Don Carlo Gnocchi e l’educazione delle future generazioni
L’esempio di Don Carlo Gnocchi “scrittore-pedagogista”, un sempre più valido contributo attraverso i suoi scritti
di Ernesto Bodini
(giornalista scientifico)
In questo periodo, che forse è meglio definire epoca di grande “disorientamento sociale” che sembra non aver fine, in considerazione degli eventi bellici quotidiani e tanto altro ancora, le nuove generazioni di giovani hanno sempre più bisogno di essere illuminate e guidate (e difese) verso una crescita sana, sicura e costruttiva per il loro stesso avvenire. E a questo riguardo noi adulti (laici e non) potremmo trarre utili “suggerimenti” dalla saggezza di tanti buoni educatori del passato, che ci hanno lasciato in “eredità” il loro esempio attraverso notevoli opere e ricche documentazioni. Tra questi, il beato Don Carlo Gnocchi (1902-1956), il papà dei mutilatini e dei poliomielitici, educatore e maestro dell’umanità che, nonostante la breve esistenza, ha dato alle stampe diverse pubblicazioni ad indirizzo pedagogico e psicologico. Dopo il conflitto, che lo ha visto (per sua scelta) in prima linea accanto ai suoi “ragazzi” del Gonzaga chiamati al fronte, si è prodigato al recupero fisico e morale (ma anche materiale) dei suoi figli adolescenti che accoglieva spesso nelle condizioni più estreme e precarie. Sostenuto da una grande fede è stato un seminatore di speranza e ha voluto lasciare il segno del suo operato e spesso dei suoi confortanti esiti, attraverso opere autobiografiche come “Educazione del cuore” (Ed.

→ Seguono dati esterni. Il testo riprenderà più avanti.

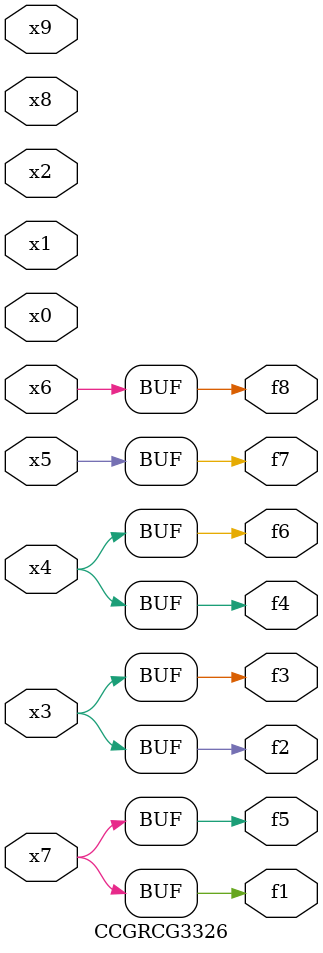
<source format=v>
module CCGRCG3326(
	input x0, x1, x2, x3, x4, x5, x6, x7, x8, x9,
	output f1, f2, f3, f4, f5, f6, f7, f8
);
	assign f1 = x7;
	assign f2 = x3;
	assign f3 = x3;
	assign f4 = x4;
	assign f5 = x7;
	assign f6 = x4;
	assign f7 = x5;
	assign f8 = x6;
endmodule

</source>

Áncora), un manuale dell’educatore scritto nel 1937 quando era sacerdote da dodici anni, mentre lo Stato avocava a sé il diritto di educare; Don Carlo scriveva, invece, che «quel compito di amorosa sorveglianza e di sapiente indirizzo spetta prima di tutto ai genitori», proprio perché nell’educazione affettiva le qualità specifiche del padre e della madre sono chiamate a convergere e a integrarsi.
Lo stesso editore ha dato alle stampe (nel 1993 e nel 2009) “Gli Scritti”, una voluminosa opera di quasi 8oo pagine che raccoglie suggestive testimonianze che vanno dal 1934 all’anno della sua morte, e coprono un arco tematico molto differenziato: da articoli o piccoli saggi catechistici-pastorali a guide spirituali per i giovani; da riflessioni sull’allora emergente cinematografia fino all’elaborazione di veri e propri “trattati”, come la “Restaurazione della persona umana”, frammenti su problemi contingenti a motivi più eterni e radicali come il già citato “Educazione del cuore”, e la “Pedagogia del dolore innocente”. Ma anche il famoso e memorabile “Cristo con gli Alpini” (riedito da Mursia nel 2008), legato alla sua esperienza di cappellano durante la seconda guerra mondiale; un’opera che ha lasciato il segno per aver descritto come davanti all’immane tragedia della ritirata di Russia degli Alpini della Divisione Tridentina, che lascia a morire sui bordi delle strade della sterminata steppa russa giovani senza speranza di salvezza alcuna né possibilità, per i moribondi, di essere confortati, se non dalla fede offerta con umiltà “scoprendo” il volto di Cristo e il senso ultimo di quella terribile tragedia… Uno scritto-confessione che ha cambiato il corso della sua vita dedicandosi alla sua opera di carità; una carità senza limiti e confini che ha segnato per sempre la sua esistenza, offrendo ancora oggi aiuto e speranza alle generazioni che si avvalgono dei servizi della Fondazione che porta il suo nome. Ma anche a chi vuole “redimersi” facendo proprio il suo esempio di Uomo per l’infanzia, i più deboli e sofferenti nel nome di Cristo che andava cercando nell’estesa steppa russa e, in patria, tra le mutilazioni e le deformazioni della poliomielite sino a creare una grande famiglia “educata” con il cuore.